Video by U2
- Released: 17 November 2006
- Recorded: 1983–2005
- Genre: Rock
- Length: 149 mins
- Label: Mercury / Interscope
- Producer: Ned O'Hanlon

U2 chronology
| Zoo TV Live (2006) | U218 Videos (2006) | U218 Singles (2006) |

= U218 Videos =

2006 video compilation by U2

U218 Videos is a music video compilation DVD by U2 from 2006, released the same day as its companion compilation album U218 Singles. The video collection features their most popular videos, beginning with "New Year's Day" in 1983 and ending with "The Saints Are Coming" in 2006. The DVD features videos from the band's two previous music video compilations, The Best of 1980–1990 and The Best of 1990–2000, as well as several videos that have never been previously released. The main section of the DVD contains 19 videos, including two videos for both "Stuck in a Moment You Can't Get Out Of" and "Walk On". The DVD also contains bonus material with two documentaries, The Making of "Vertigo" and A Story of One, as well as seven additional music videos.

==Track listing==
1. "Beautiful Day" (All That You Can't Leave Behind, September 2000)
  - Directed by Jonas Åkerlund
2. "I Still Haven't Found What I'm Looking For" (The Joshua Tree, May 1987)
  - Directed by Barry Devlin
3. "Pride (In the Name of Love)" (The Unforgettable Fire, November 1984)
  - Directed by Donald Cammell
4. "With or Without You" (The Joshua Tree, March 1987)
  - Directed by Meiert Avis
5. "Vertigo" (How to Dismantle an Atomic Bomb, November 2004)
  - Directed by Alex and Martin
6. "New Year's Day" (War, January 1983)
  - Directed by Meiert Avis
7. "Mysterious Ways" (Achtung Baby, November 1991)
  - Directed by Stéphane Sednaoui
8. "Stuck in a Moment You Can't Get Out Of" (U.S. version) (All That You Can't Leave Behind, January 2001)
  - Directed by Joseph Kahn
9. "Stuck in a Moment You Can't Get Out Of" (International version)
  - Directed by Kevin Godley
10. "Where the Streets Have No Name" (The Joshua Tree, August 1987)
  - Directed by Meiert Avis
11. "Sweetest Thing" (The Best of 1980–1990, November 1998)
  - Directed by Kevin Godley
12. "Sunday Bloody Sunday" (War, March 1983)
  - Directed by Gavin Taylor (U2 Live at Red Rocks: Under a Blood Red Sky)
13. "One" (Achtung Baby, March 1992)
  - Directed by Anton Corbijn
14. "Desire" (Rattle and Hum, September 1988)
  - Directed by Richard Lowenstein
15. "Walk On" (International version) (All That You Can't Leave Behind, November 2001)
  - Directed by Jonas Åkerlund
16. "Walk On" (U.S. version)
  - Directed by Liz Friedlander
17. "Elevation" (All That You Can't Leave Behind, July 2001)
  - Directed by Joseph Kahn
18. "Sometimes You Can't Make It on Your Own" (How to Dismantle an Atomic Bomb, February 2005)
  - Directed by Phil Joanou
19. "The Saints Are Coming" (U218 Singles, October 2006) (Live version)
  - Directed by Chris Milk

===Extras===
1. The Making of "Vertigo" (Documentary)
2. A Story of One (Documentary)
3. "Beautiful Day" (Èze version)
4. "Pride (In the Name of Love)" (Slane Castle version)
5. "Vertigo" (Lisbon version)
6. "Vertigo" (HQ version)
7. "One" (Buffalo version)
8. "One" (Restaurant version)
9. "Sometimes You Can't Make It on Your Own" (Single take version)

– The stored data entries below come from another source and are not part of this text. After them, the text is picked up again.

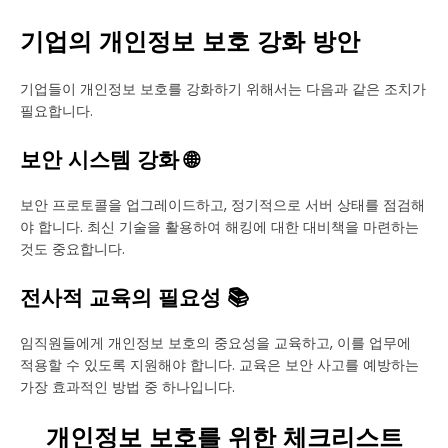
기업의 개인정보 보호 강화 방안
기업들이 개인정보 보호를 강화하기 위해서는 다음과 같은 조치가
필요합니다.
보안 시스템 강화 🌐
보안 프로토콜을 업그레이드하고, 정기적으로 서버 상태를 점검해
야 합니다. 최신 기술을 활용하여 해킹에 대한 대비책을 마련하는
것도 중요합니다.
전사적 교육의 필요성 📚
임직원들에게 개인정보 보호의 중요성을 교육하고, 이를 업무에
적용할 수 있도록 지원해야 합니다. 교육은 보안 사고를 예방하는
가장 효과적인 방법 중 하나입니다.
개인정보 보호를 위한 체크리스트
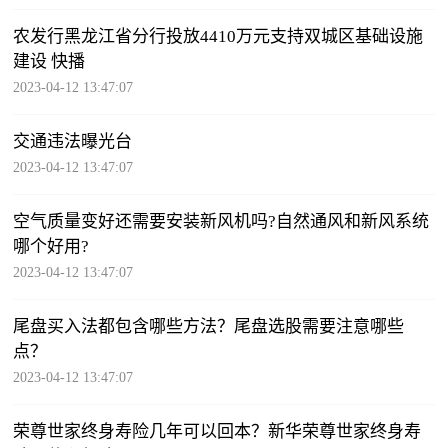
农发行黑龙江省分行投放4410万元支持双城区基础设施
建设 快播
2023-04-12 13:47:07
交通违法曝光台
2023-04-12 13:47:07
空气质量变好还需要安装新风机吗?自然通风和新风系统
哪个好用?
2023-04-12 13:47:07
尾盘买入法都包含哪些方法？尾盘选股需要注意哪些
点？
2023-04-12 13:47:07
荣尊世家终身寿险几年可以回本？新华荣尊世家终身寿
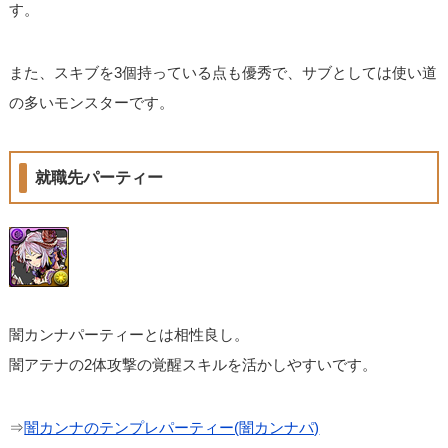
す。
また、スキブを3個持っている点も優秀で、サブとしては使い道
の多いモンスターです。
就職先パーティー
闇カンナパーティーとは相性良し。
闇アテナの2体攻撃の覚醒スキルを活かしやすいです。
⇒
闇カンナのテンプレパーティー(闇カンナパ)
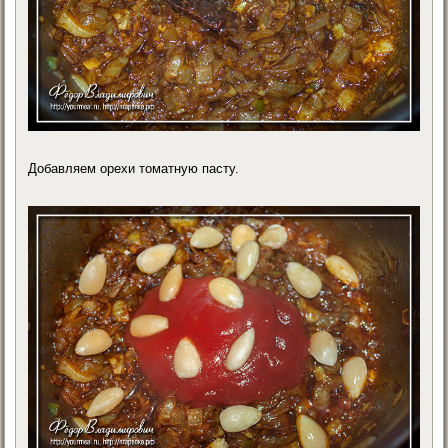
Добавляем орехи томатную пасту.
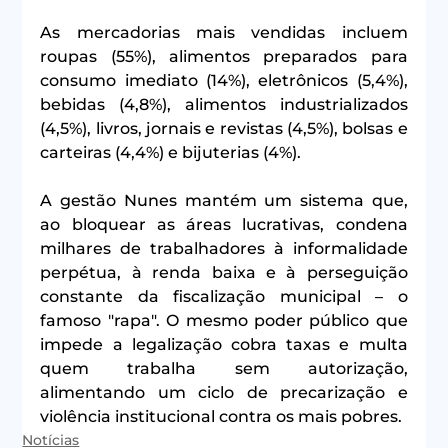
As mercadorias mais vendidas incluem 
roupas (55%), alimentos preparados para 
consumo imediato (14%), eletrônicos (5,4%), 
bebidas (4,8%), alimentos industrializados 
(4,5%), livros, jornais e revistas (4,5%), bolsas e 
carteiras (4,4%) e bijuterias (4%).
A gestão Nunes mantém um sistema que, 
ao bloquear as áreas lucrativas, condena 
milhares de trabalhadores à informalidade 
perpétua, à renda baixa e à perseguição 
constante da fiscalização municipal – o 
famoso "rapa". O mesmo poder público que 
impede a legalização cobra taxas e multa 
quem trabalha sem autorização, 
alimentando um ciclo de precarização e 
violência institucional contra os mais pobres.
Notícias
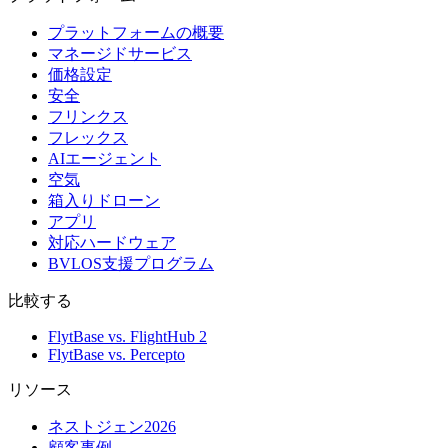
プラットフォームの概要
マネージドサービス
価格設定
安全
フリンクス
フレックス
AIエージェント
空気
箱入りドローン
アプリ
対応ハードウェア
BVLOS支援プログラム
比較する
FlytBase vs. FlightHub 2
FlytBase vs. Percepto
リソース
ネストジェン2026
顧客事例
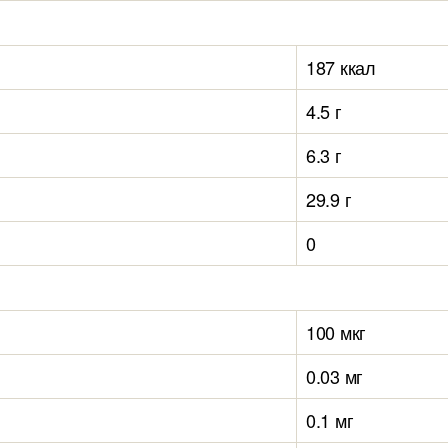
187 ккал
4.5 г
6.3 г
29.9 г
0
100 мкг
0.03 мг
0.1 мг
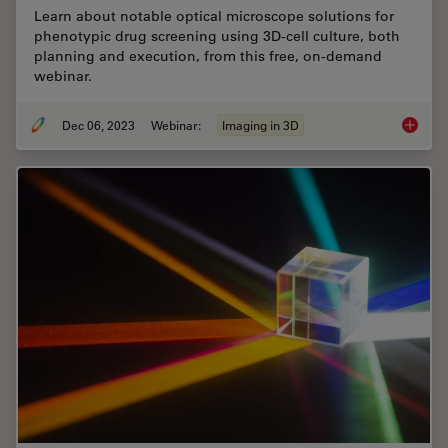
Learn about notable optical microscope solutions for
phenotypic drug screening using 3D-cell culture, both
planning and execution, from this free, on-demand
webinar.
Dec 06, 2023
Webinar:
Imaging in 3D
Notable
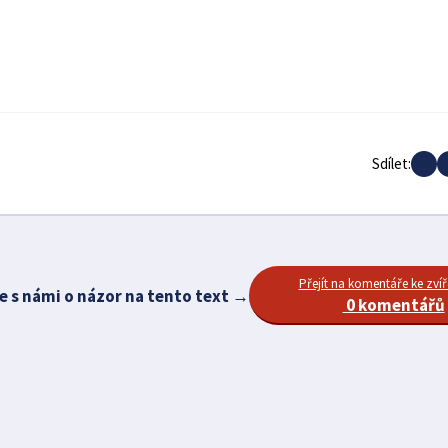
Sdílet:
Přejít na komentáře ke zvíř
e s námi o názor na tento text →
0 komentářů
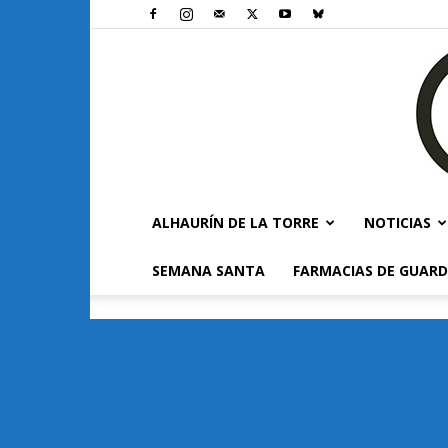
ALHAURÍN DE LA TORRE
NOTICIAS
SEMANA SANTA
FARMACIAS DE GUARD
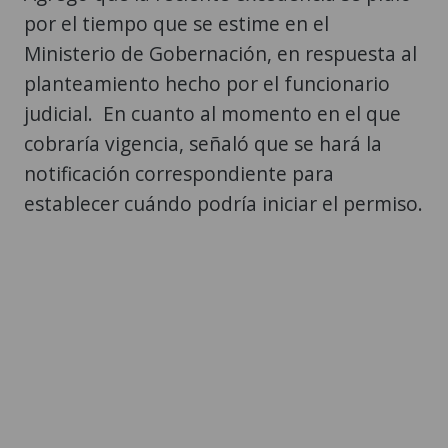
por el tiempo que se estime en el
Ministerio de Gobernación, en respuesta al
planteamiento hecho por el funcionario
judicial. En cuanto al momento en el que
cobraría vigencia, señaló que se hará la
notificación correspondiente para
establecer cuándo podría iniciar el permiso.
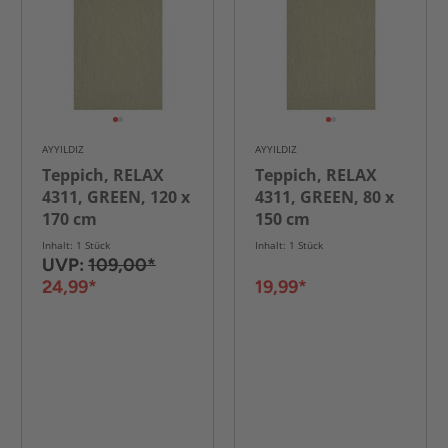
AYYILDIZ
AYYILDIZ
Teppich, RELAX
Teppich, RELAX
4311, GREEN, 120 x
4311, GREEN, 80 x
170 cm
150 cm
Inhalt: 1 Stück
Inhalt: 1 Stück
UVP:
109,00*
24,99*
19,99*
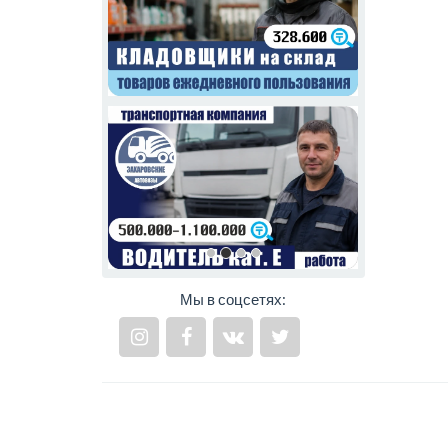
Мы в соцсетях:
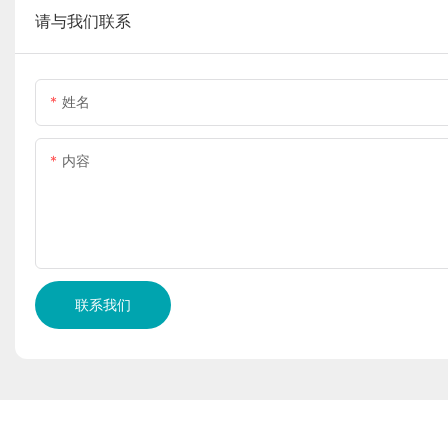
请与我们联系
姓名
内容
联系我们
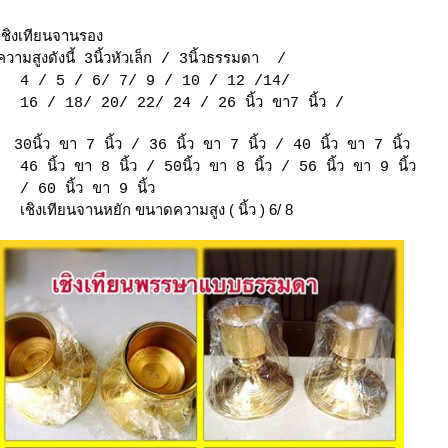
เชิงเทียนจานรอง
ความสูงดังนี้ 3นิ้วหัวเล็ก / 3นิ้วธรรมดา /
4 / 5 / 6/ 7/ 9 / 10 /
12 /14/
16 / 18/ 20/ 22/ 24 / 26
นิ้ว ขา7 นิ้ว /
30นิ้ว ขา 7 นิ้ว / 36 นิ้ว ขา 7 นิ้ว / 40 นิ้ว ขา 7 นิ้ว
46 นิ้ว ขา 8 นิ้ว / 50นิ้ว ขา 8 นิ้ว / 56 นิ้ว ขา 9 นิ้ว
/ 60 นิ้ว ขา 9 นิ้ว
เชิงเทียนจานหยัก ขนาดความสูง ( นิ้ว ) 6/ 8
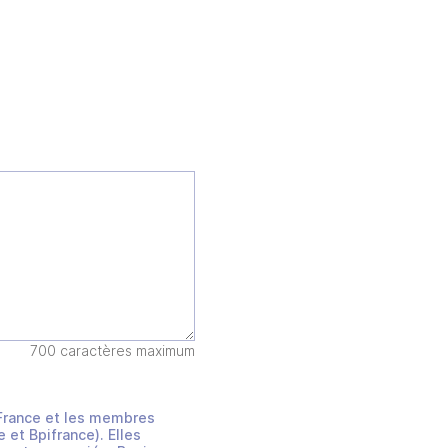
700 caractères maximum
s France et les membres
et Bpifrance). Elles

== Charts and certifications ==

| Chart (2006) | Peak position |
|---|---|
| Australian Top 40 Music DVDs | 3 |
| Austrian Top 10 DVDs Chart | 2 |
| Danish Top 10 Music DVDs | 8 |
| Italian Top 20 Music DVDs | 3 |
| New Zealand Top 10 Music DVDs | 1 |
| Norwegian Top 10 DVDs | 6 |
| Swedish Top 20 DVDs | 4 |

| Region | Certification | Certified units/sales |
| Argentina (CAPIF) | Platinum | 8,000^{^} |
| Australia (ARIA) | 2× Platinum | 30,000^{^} |
| Brazil (Pro-Música Brasil) | Platinum | 30,000^{*} |
| Italy | — | 12,000 |
| New Zealand (RMNZ) | Platinum | 5,000^{^} |
^{*} Sales figures based on certification alone. ^{^} Shipments figures based on certification alone.